I started the real portion of my therapy today with my psychiatrist. It looks kind of scary. According to her, the best way for me to treat my issues is to, essentially, force me to confront them and then deny me any of the normal coping mechanisms I make use of. Now, the whole point of this therapy will be to cause me distress, which will apparently, eventually, acclimate me to having those thoughts without them causing anxiety. She described it like hearing Muzak in the background at a mall - you hear it, but you don't pay it any attention.

Since the whole point of this therapy is to make me do something that causes me a lot of fear and guilt, if I wasn't bothered by the idea of it, that would be a strong sign that this therapy technique won't do me any good at all. If that relation works in the other direction as well, my level of nervousness about this means it will probably work great. Most of this session was spent with me describing things that might happen that would upset me a lot and rating them by subjective levels of distress. So, for example, calling my parents might be a 50, while finding out that a close friend secretly hates me is, say, a 90. It's interesting that while the scale is 1-100, I have apparently given it a logarithmic scale without conciously thinking about it. Just examining where I put things on the scale, it's obvious though. 80 is nasty but really only somewhat worse than, say, 70, and then something I rated 90 would be really bad, 95 is horrific, and 100 would have to be something so traumatic I probably wouldn't live (or want to live) through it. Anyway, the idea of rating the distress levels is that I will start going through them (starting from the lowest stress ones) and going up from there. Some I will do IRL (such as calling a friend I haven't seen in a while, or any of the other anxiety-causing situations which are easy to do for real), while others will involve me imagining them happening or recording a tape of me describing something anxiety-provoking related to my obsessions, and then listening to it over and over again.

The part that makes this so hard for me is that before I started taking Prozac, I spent all of my time obsessing over the things that bothered me, living them over again and again in my mind, going over every possible angle and nuance for days on end. Since then, I have been able to just not think about things that bother me. I still get the thoughts popping into my head, but I can, with relative ease, force them out again. I would really enjoy continuing to just not think about these things, because damn it, I'm a lot happier not thinking about things that bother me than I am when I spend all day, every day thinking about them endlessly.

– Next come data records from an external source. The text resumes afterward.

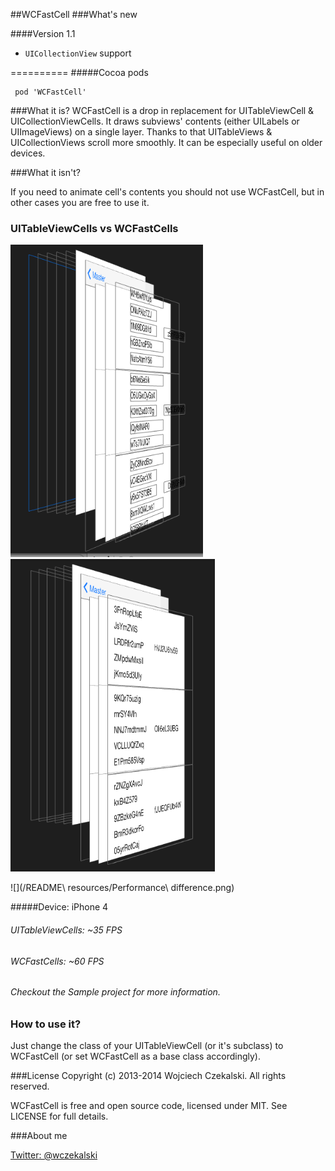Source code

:##WCFastCell
###What's new

####Version 1.1
* `UICollectionView` support

==========
#####Cocoa pods
<pre><code> pod 'WCFastCell'
</code></pre>

###What it is?
WCFastCell is a drop in replacement for UITableViewCell & UICollectionViewCells. It draws subviews' contents (either UILabels or UIImageViews) on a single layer. Thanks to that UITableViews & UICollectionViews scroll more smoothly. It can be especially useful on older devices.

###What it isn't?

If you need to animate cell's contents you should not use WCFastCell, but in other cases you are free to use it.


### UITableViewCells vs WCFastCells
<img src="/README%20resources/UITableViewCell.tiff" height="500px">
<img src="/README%20resources/WCFastCell.png" height="500px">

![](/README\ resources/Performance\ difference.png)

#####Device: iPhone 4
###### UITableViewCells: ~35 FPS
###### WCFastCells: ~60 FPS
###### Checkout the Sample project for more information.


### How to use it?
Just change the class of your UITableViewCell (or it's subclass) to WCFastCell (or set WCFastCell as a base class accordingly).

###License
Copyright (c) 2013-2014 Wojciech Czekalski. All rights reserved.

WCFastCell is free and open source code, licensed under MIT. See LICENSE for full details.

###About me

[Twitter: @wczekalski](http://twitter.com/wczekalski)
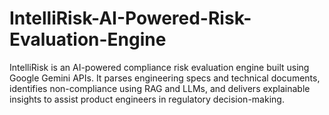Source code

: # IntelliRisk-AI-Powered-Risk-Evaluation-Engine
IntelliRisk is an AI-powered compliance risk evaluation engine built using Google Gemini APIs. It parses engineering specs and technical documents, identifies non-compliance using RAG and LLMs, and delivers explainable insights to assist product engineers in regulatory decision-making.
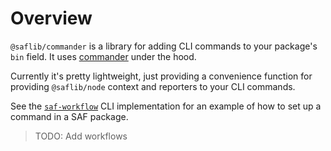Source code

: # Overview

`@saflib/commander` is a library for adding CLI commands to your package's `bin` field. It uses [commander](https://github.com/tj/commander.js#readme) under the hood.

Currently it's pretty lightweight, just providing a convenience function for providing `@saflib/node` context and reporters to your CLI commands.

See the [`saf-workflow`](https://github.com/sderickson/saflib/blob/main/workflows/src/saf-workflow-cli/index.ts) CLI implementation for an example of how to set up a command in a SAF package.

> TODO: Add workflows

A few weeks ago, I helped a friend move. On a mix tape he had made for the move, he put the Weezer song Suzanne. It's an old song, but wasn't easy to get ahold before recently with the new 'deluxe' edition of the Blue Album; I think before that it was just on the Mallrats soundtrack. It's a great, great song and I just know it's going to be one of those that I listen to it again and again until I get completely sick of it.

"Suzanne, you're all that I wanted of a girl / You're all that I need in the world" [...] Now I just need to find a nice girl named Suzanne to fall in love with, and I've got the perfect song all lined up.